The last quarter’s GDP figures ended the “phony war” debate over whether we’re in recession. Now that we’ve had our “Dunkirk moment”, it’s time to consider what policy should be, given that avoiding a recession is no longer an option.
A first step there is seeing why we recovered from previous recessions, and asking whether we can pull off the same trick again this time.
The 1990s recession saw private debt to GDP ratio top out at 85% in late 1990, and then fall to 76% by early 1994. From then it took off once more, with households taking over the borrowing binge mantle from business, which actually reduced its debt level from 56% of GDP to 40% in mid-1995. The household debt binge, which began in 1991 in the depths of the Keating recession, took the household debt-to-GDP ratio from 30% to a peak of 99%, from which it is now falling.
Meanwhile, business borrowing likewise began a China and private equity fuelled blowout in mid-2004, rising rapidly from 46% of GDP to 66% — a new record — by early 2008. The combined debt total reached 165% of GDP in March 2008, and it has since fallen to 160%.
So what are the odds of encouraging businesses or households to start borrowing again, from their now record levels of debt?
Not good, I would think. Instead, they will be deleveraging, not just for the duration of a standard recession, but perhaps for a decade or more, to bring debt levels back to something like 1960-70 levels of 25-50% of GDP. Deleveraging has only just begun, and it has a long, long way to go.
So we can’t encourage businesses to borrow, or households. Who else does that leave?
And the bingo award goes to Kevin Rudd: government can get into debt instead. That is what is now happening of course, and from a position in which the government’s debt to GDP ratio is currently close to zero. So it has capacity to borrow and thus boost demand, but how does that weigh up against what the private sector might do in the opposite direction?
Not well. Rudd’s stimulus is a whopping $42 billion — a big number. But our private debt is now over $2 trillion. If the private sector delevers by as little as 5% of its current debt level, that will withdraw $100 billion from spending. In the new economic rock vs scissors game, deleveraging trumps government stimulus every time.
This is why Japan is still mired in a depression, 19 years after its bubble economy burst. You can’t solve a problem caused by too much debt by going into more debt. Ultimately, the only solution is to reduce debt.
Therefore Australia is in a quandary. We don’t yet have insolvent banks — the USA, on the other hand, has nothing else. So drastic means of attacking the problem are possible in America, once the Yankees get over their usual pussy-footing about nationalisation. But we can’t follow that path while it still appears that our banks are solvent.
So all we can do is brace ourselves for a massive increase in unemployment, and do what we can to ameliorate the pain. Several policies are obvious there: remove the waiting period for receiving the dole, eliminate (or drastically prune) the requirements that unemployed persons exhaust their savings before they receive the dole, get rid of the punitive job application requirements, and take the stigma away from being a victim of a global financial crisis that is well beyond the control of those whose jobs will be destroyed by it.

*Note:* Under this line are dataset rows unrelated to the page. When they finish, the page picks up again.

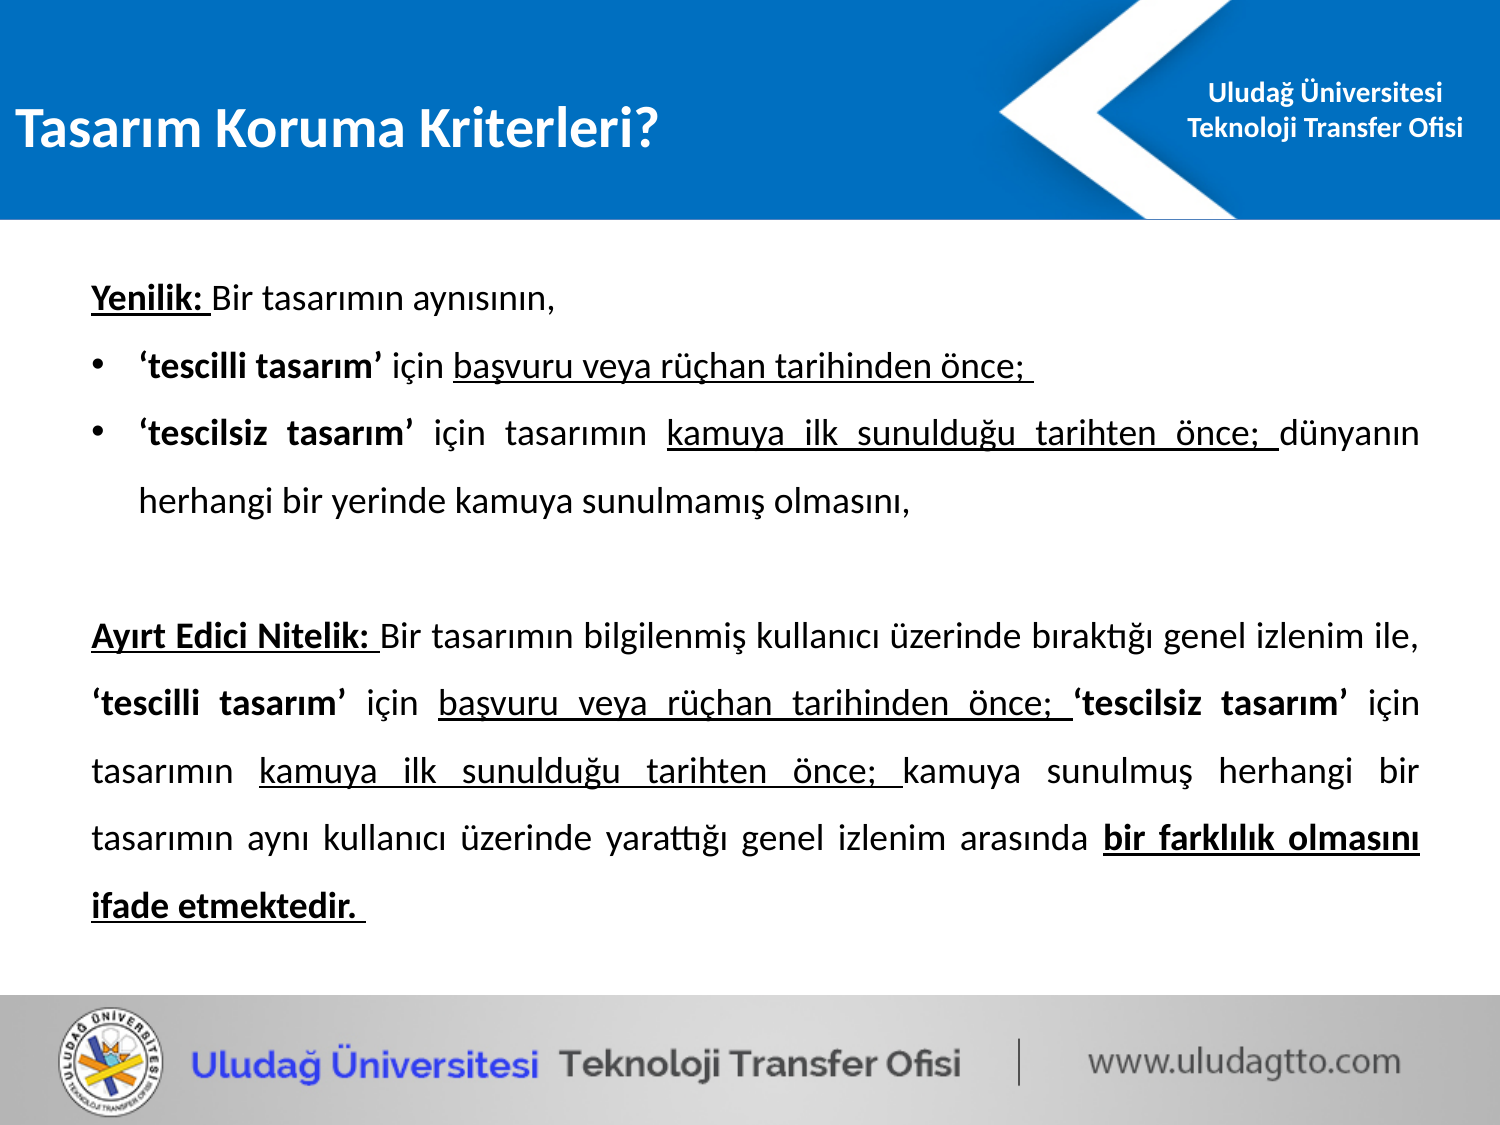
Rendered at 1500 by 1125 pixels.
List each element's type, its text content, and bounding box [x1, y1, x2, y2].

picture [0, 995, 1500, 1125]
picture [0, 0, 1500, 219]
list Tasarım Koruma Kriterleri? [0, 0, 1022, 218]
text_box Yenilik: Bir tasarımın aynısının, ‘tescilli tasarım’ için başvuru veya rüçhan tarihinden önce; ‘tescilsiz tasarım’ için tasarımın kamuya ilk sunulduğu tarihten önce; dünyanın herhangi bir yerinde kamuya sunulmamış olmasını, Ayırt Edici Nitelik: Bir tasarımın bilgilenmiş kullanıcı üzerinde bıraktığı genel izlenim ile, ‘tescilli tasarım’ için başvuru veya rüçhan tarihinden önce; ‘tescilsiz tasarım’ için tasarımın kamuya ilk sunulduğu tarihten önce; kamuya sunulmuş herhangi bir tasarımın aynı kullanıcı üzerinde yarattığı genel izlenim arasında bir farklılık olmasını ifade etmektedir. [76, 243, 1436, 934]
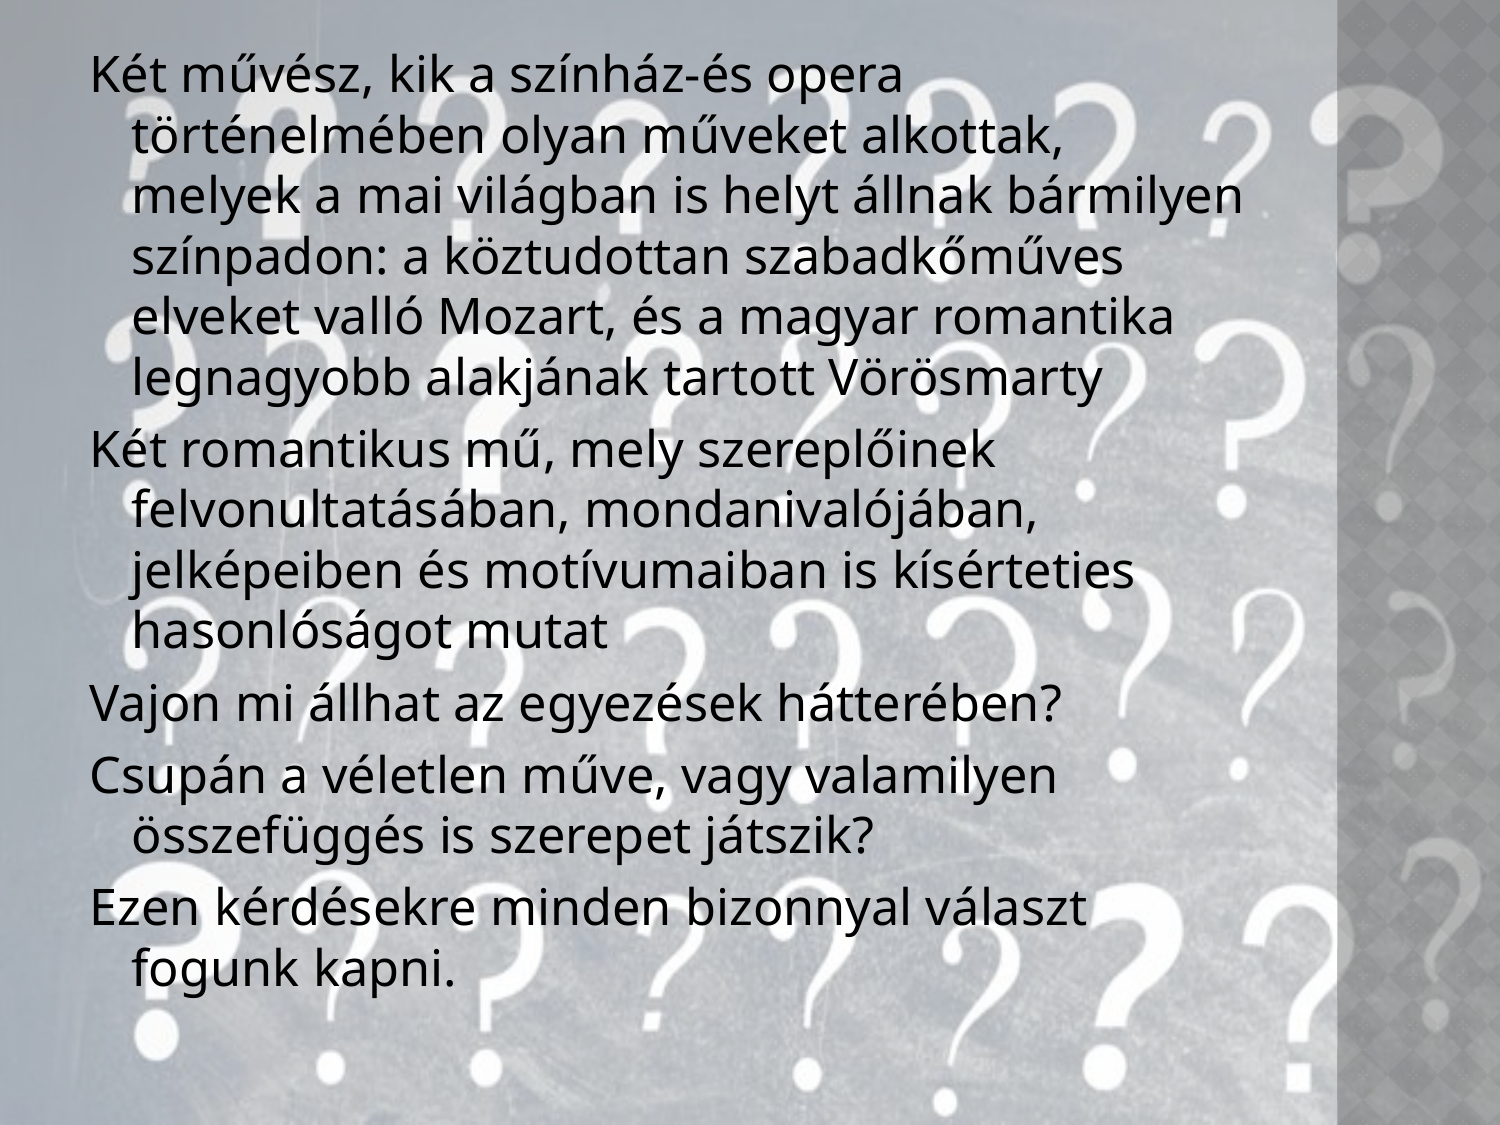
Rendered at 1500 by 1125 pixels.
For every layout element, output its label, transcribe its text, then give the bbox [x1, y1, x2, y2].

list Két művész, kik a színház-és opera történelmében olyan műveket alkottak, melyek a mai világban is helyt állnak bármilyen színpadon: a köztudottan szabadkőműves elveket valló Mozart, és a magyar romantika legnagyobb alakjának tartott Vörösmarty Két romantikus mű, mely szereplőinek felvonultatásában, mondanivalójában, jelképeiben és motívumaiban is kísérteties hasonlóságot mutat Vajon mi állhat az egyezések hátterében? Csupán a véletlen műve, vagy valamilyen összefüggés is szerepet játszik? Ezen kérdésekre minden bizonnyal választ fogunk kapni. [75, 35, 1263, 1059]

That will necessitate a massive increase in the government deficit, but that is justified in making sure that the pain of a depression is shared more equitably. It is also a far more sensible way of going into deficit than throwing a fistful of money at soon to be unemployed consumers.
We can also change the rules on mortgage defaults, so that a failed borrower becomes a renter from the bank or lender that extended the money, and pays a rent based on a proportion of their income. That might mean a lot less revenue for banks, but it will also mean a lot less mortgagee sales — and there will be a tsunami of those coming our way if the economy continues to shrink by 0.5% or more every quarter.
On that front, the most recent figure was a drop in the bucket compared to what we’ve already seen overseas, and what we are likely to see here as deleveraging reduces debt-financed spending, our terms of trade collapse and our export voumes plummet.